I’m nearly done with the multi-year, many-times-delayed construction of my PID box, and while I’ve successfully crammed everything into a 4” cubed box (no easy feat), upon plugging it in, the PID worked fine, but the SSR wouldn’t fire. I tried changing outputs (1 to 2, hot and cold), but to no avail. Upon examining the leads with a multimeter, I was further baffled: no voltage reading above some 20mV, no current, nothing. After some research, it turns out that, indeed, I’d purchased the near-useless Dwyer Love 32B 33 model - two 5A relays, no logic signal out. Woof. While this is still a solid PID, it’s useless for the power I need (minimum 1,000W, sake of argument), so how can I fix this issue?

Well, the cleanest solution would be to simply buy a new unit, but they’re $90, and then I’d have a useless PID. Well, what about trying to pass a logic signal through the relay? An interesting idea; here are the pitfalls: it’s an AC relay, so can it handle a DC signal, even if the amperage is low? What would be the power source; could I cram a small power supply into my already-cramped box?
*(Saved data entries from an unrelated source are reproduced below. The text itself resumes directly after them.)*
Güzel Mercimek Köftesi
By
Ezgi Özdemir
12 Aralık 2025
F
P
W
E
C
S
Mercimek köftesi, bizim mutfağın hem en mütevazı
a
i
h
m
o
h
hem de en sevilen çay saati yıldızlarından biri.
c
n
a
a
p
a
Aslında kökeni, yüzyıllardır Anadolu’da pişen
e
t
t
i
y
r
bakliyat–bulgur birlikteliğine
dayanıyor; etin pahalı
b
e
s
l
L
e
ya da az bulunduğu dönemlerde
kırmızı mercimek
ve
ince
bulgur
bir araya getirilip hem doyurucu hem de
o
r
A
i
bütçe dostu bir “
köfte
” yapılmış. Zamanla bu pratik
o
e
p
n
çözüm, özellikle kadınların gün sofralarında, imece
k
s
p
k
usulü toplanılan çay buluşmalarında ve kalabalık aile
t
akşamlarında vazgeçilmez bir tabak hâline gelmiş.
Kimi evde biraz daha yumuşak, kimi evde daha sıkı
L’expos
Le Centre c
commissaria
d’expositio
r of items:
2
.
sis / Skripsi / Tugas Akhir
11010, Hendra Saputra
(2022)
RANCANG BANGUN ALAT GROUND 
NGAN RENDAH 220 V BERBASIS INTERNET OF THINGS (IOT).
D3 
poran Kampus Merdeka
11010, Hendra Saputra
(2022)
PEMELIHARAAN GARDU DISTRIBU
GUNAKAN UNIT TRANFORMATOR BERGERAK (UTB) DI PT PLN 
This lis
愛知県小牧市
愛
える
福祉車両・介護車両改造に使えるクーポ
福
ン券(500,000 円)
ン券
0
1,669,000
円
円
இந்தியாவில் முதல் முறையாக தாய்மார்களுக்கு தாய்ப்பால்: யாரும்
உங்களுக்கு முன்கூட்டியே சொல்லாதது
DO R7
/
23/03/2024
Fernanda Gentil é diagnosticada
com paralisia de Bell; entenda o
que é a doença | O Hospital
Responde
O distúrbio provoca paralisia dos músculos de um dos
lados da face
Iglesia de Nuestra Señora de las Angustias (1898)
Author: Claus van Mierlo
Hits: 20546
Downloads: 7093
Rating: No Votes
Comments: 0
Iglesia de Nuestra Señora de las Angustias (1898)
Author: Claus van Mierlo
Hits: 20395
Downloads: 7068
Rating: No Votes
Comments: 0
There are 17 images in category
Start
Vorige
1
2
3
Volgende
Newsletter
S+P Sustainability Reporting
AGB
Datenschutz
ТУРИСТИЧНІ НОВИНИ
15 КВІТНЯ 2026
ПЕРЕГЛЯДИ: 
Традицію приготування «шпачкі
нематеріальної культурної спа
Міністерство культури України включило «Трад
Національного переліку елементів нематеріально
Could the SSR even take that amperage?

Let’s cross the power supply option off, as best case scenario I’d have to cut the thing open to wire it into the power line in the box. So, what could give me a logic signal that doesn’t require a second cable into the box? That’s right, a battery.

Next problem: can the PID take a DC signal? Assuming the 3A, 240VAC SPST relay in mine is like most others, it should be able to handle a sub-50 mA DC signal, so we have to design around that. I couldn’t find anything suggesting the SSR wouldn’t be able to handle that, but for the sake of power conservation, I deferred to the Arduino’s 20 mA signal as a target. As for the battery itself, 9V seems simple enough.

Thanks to good ol’ E&M, we know V=IR, so for a 20 mA signal, that’s 450 ohms, which is good, since P=IV, and hence the circuit should draw .18W, whereas the common resistor I found was rated to .25W. It all checks out.

Finally, where to place the resistor? Well, the SSR needs to see the full signal voltage, so we need only place the resistor in parallel with the SSR terminals; that way we get a signal of virtually 20 mA assuming small internal resistance, and all 9V (we just need 3V, but can go into the 30s). And there you go! That’s one way to get a logic signal out of a relay-based PID without using a power supply. Neat!